With all the reboots and remakes we’ve been seeing over the past decade or so, perhaps we should keep in mind the Decade Rule before going to a movie theater to watch Robocop ’14 or get hyped for the new System Shock game. The more money is earned from churning out these nostalgia traps, the more we’ll be bombarded by them.
It’s not a bad thing at all to just let them rest. Perhaps we can have remastered re-releases just so movies and games can still be consumed in current platforms.
Reason for Putting This Forward
This is hardly anything new, but it seems like people keep forgetting it—or at least seem like they’ve forgotten it. Instead of acting like you were born yesterday, you should understand how that title got to that point and sort out how you like or dislike it with that knowledge in mind. It’s not a shocking revelation how a creative product following up a classic may pale in comparison, especially when a significant amount of time as passed before it went into production.
Of course, all of this is subjective anyway. You can pick the juiciest and most succulent peach from the tree and later encounter someone who doesn’t like peaches. If you’re the type of person who responds to someone expressing a dislike for something you like with “How dare you?!”, then you need to check yourself. In this never-ending quest to objectify subjective experiences, we must take every praise and critique for a creative product with a grain of salt.
The reason why I felt compelled to write this isn’t because I knew I had thought of something original. I’m sure this phenomenon has been discussed plenty of times before, but I then attempted to bring shape to it in order for people to better understand why these creative works following up classic titles tend to be reviled and ridiculed constantly.

(The problem)
Reproduce the excerpt on reboots and the Decade Rule verbatim, in full. The data that follows is independent material unrelated to the excerpt on reboots and the Decade Rule.

(Extracted records)
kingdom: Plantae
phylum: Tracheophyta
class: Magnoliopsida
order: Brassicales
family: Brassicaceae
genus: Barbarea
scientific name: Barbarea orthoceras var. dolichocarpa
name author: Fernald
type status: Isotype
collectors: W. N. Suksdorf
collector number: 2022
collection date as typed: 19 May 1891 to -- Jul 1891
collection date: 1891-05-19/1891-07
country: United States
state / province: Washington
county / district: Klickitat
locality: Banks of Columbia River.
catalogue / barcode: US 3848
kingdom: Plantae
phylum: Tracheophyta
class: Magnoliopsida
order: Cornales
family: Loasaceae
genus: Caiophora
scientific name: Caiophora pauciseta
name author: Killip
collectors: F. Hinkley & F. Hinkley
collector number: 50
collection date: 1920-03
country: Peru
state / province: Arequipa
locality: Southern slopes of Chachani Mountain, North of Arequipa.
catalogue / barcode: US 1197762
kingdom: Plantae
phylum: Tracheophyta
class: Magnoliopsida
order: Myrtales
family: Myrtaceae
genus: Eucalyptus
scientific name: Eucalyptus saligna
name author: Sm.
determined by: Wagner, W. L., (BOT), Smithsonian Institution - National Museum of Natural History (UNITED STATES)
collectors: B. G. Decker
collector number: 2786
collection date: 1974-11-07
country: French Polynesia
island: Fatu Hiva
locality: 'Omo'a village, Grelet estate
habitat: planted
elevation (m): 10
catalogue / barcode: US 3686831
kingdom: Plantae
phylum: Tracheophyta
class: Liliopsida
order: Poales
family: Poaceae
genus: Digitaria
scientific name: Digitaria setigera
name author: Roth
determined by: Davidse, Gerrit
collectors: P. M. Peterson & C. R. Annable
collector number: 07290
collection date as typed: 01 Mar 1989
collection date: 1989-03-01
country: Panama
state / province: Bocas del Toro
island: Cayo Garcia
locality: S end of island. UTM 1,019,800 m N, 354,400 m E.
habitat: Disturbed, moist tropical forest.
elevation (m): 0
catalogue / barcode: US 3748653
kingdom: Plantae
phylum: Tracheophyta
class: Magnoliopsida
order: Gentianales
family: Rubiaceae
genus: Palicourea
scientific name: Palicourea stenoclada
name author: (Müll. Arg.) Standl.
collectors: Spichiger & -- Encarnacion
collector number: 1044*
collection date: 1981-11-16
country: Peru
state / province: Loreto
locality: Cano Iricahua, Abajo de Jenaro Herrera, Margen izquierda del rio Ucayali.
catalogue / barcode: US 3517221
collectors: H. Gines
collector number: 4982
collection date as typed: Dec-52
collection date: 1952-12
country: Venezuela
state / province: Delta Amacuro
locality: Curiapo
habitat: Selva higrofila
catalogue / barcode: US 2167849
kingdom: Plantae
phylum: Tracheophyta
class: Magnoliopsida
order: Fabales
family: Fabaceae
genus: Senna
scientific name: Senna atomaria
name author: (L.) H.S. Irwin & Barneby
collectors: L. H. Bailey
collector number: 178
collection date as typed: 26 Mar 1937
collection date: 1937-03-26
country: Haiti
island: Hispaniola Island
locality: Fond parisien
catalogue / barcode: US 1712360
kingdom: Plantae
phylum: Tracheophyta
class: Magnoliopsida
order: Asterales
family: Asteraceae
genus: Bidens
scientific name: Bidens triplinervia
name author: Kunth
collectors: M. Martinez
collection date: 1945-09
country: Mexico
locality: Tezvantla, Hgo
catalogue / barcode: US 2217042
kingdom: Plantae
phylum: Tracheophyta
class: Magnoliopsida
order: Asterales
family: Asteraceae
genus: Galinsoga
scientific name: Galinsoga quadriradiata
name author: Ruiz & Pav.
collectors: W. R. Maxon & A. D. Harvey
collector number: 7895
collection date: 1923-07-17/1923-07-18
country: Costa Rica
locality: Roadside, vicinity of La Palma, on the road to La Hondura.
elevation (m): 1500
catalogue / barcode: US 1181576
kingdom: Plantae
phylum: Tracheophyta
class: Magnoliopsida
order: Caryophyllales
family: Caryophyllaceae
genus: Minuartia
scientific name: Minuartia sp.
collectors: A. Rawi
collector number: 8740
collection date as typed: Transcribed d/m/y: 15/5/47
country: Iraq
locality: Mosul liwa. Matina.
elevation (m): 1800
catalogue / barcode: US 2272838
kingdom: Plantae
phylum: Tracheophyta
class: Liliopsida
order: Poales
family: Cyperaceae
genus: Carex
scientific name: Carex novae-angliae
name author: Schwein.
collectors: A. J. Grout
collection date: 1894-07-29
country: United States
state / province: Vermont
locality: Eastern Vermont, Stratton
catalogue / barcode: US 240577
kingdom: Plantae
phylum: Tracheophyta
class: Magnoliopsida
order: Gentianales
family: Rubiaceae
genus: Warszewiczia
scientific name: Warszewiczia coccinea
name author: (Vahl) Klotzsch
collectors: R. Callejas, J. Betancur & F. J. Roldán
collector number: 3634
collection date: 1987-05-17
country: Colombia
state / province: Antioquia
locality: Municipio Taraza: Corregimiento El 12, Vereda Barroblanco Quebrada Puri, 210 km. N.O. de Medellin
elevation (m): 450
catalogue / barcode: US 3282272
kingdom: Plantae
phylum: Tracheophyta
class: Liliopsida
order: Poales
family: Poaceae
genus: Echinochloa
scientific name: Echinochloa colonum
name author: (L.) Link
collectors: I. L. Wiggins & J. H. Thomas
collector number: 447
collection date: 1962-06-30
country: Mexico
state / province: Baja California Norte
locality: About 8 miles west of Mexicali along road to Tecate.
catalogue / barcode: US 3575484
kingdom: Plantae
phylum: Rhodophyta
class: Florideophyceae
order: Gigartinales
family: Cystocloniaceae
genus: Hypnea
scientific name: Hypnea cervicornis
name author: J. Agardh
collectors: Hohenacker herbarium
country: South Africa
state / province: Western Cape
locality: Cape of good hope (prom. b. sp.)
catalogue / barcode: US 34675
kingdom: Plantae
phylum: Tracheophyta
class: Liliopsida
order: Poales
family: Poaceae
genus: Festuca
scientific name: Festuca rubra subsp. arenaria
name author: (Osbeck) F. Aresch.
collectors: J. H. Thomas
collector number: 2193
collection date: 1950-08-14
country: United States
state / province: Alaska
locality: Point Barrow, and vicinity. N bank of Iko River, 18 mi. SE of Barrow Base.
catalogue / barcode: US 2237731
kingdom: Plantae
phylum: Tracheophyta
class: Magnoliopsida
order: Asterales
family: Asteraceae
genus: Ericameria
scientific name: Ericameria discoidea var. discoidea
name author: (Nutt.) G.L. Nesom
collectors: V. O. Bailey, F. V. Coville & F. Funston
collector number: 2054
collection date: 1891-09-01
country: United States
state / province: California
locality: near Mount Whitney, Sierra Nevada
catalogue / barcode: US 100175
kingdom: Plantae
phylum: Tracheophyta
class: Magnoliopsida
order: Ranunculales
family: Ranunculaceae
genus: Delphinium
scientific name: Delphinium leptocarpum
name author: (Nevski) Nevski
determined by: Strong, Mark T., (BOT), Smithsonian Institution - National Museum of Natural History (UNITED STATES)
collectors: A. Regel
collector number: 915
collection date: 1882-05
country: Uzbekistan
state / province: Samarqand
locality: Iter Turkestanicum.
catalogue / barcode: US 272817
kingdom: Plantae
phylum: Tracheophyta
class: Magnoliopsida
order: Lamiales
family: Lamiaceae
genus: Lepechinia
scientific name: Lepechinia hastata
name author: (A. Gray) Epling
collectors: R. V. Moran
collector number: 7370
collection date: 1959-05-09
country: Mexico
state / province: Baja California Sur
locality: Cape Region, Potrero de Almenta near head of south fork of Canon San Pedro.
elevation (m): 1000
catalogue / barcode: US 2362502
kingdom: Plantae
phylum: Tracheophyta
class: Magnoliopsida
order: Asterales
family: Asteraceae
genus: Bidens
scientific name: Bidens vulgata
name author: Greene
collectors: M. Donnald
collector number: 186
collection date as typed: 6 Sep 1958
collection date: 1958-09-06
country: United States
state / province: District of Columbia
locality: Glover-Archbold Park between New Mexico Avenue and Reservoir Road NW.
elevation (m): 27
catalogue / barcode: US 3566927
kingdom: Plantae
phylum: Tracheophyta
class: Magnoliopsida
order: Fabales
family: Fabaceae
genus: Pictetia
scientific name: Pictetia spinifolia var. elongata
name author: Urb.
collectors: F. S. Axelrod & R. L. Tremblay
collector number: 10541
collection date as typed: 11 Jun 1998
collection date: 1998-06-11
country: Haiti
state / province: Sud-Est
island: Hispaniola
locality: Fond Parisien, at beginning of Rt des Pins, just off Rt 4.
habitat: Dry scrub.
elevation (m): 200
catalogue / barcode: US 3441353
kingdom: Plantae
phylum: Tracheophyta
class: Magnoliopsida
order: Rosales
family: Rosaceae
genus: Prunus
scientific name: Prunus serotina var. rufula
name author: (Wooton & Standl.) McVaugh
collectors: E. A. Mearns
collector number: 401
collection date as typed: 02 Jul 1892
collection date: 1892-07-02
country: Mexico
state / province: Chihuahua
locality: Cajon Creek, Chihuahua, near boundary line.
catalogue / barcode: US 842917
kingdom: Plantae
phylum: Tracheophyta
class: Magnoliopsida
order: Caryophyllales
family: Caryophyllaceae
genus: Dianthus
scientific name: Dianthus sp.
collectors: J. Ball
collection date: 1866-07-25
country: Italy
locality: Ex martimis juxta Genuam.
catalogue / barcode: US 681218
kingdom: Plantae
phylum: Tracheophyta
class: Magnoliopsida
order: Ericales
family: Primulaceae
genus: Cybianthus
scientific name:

(Solution for this exercise)
With all the reboots and remakes we’ve been seeing over the past decade or so, perhaps we should keep in mind the Decade Rule before going to a movie theater to watch Robocop ’14 or get hyped for the new System Shock game. The more money is earned from churning out these nostalgia traps, the more we’ll be bombarded by them.
It’s not a bad thing at all to just let them rest. Perhaps we can have remastered re-releases just so movies and games can still be consumed in current platforms.
Reason for Putting This Forward
This is hardly anything new, but it seems like people keep forgetting it—or at least seem like they’ve forgotten it. Instead of acting like you were born yesterday, you should understand how that title got to that point and sort out how you like or dislike it with that knowledge in mind. It’s not a shocking revelation how a creative product following up a classic may pale in comparison, especially when a significant amount of time as passed before it went into production.
Of course, all of this is subjective anyway. You can pick the juiciest and most succulent peach from the tree and later encounter someone who doesn’t like peaches. If you’re the type of person who responds to someone expressing a dislike for something you like with “How dare you?!”, then you need to check yourself. In this never-ending quest to objectify subjective experiences, we must take every praise and critique for a creative product with a grain of salt.
The reason why I felt compelled to write this isn’t because I knew I had thought of something original. I’m sure this phenomenon has been discussed plenty of times before, but I then attempted to bring shape to it in order for people to better understand why these creative works following up classic titles tend to be reviled and ridiculed constantly.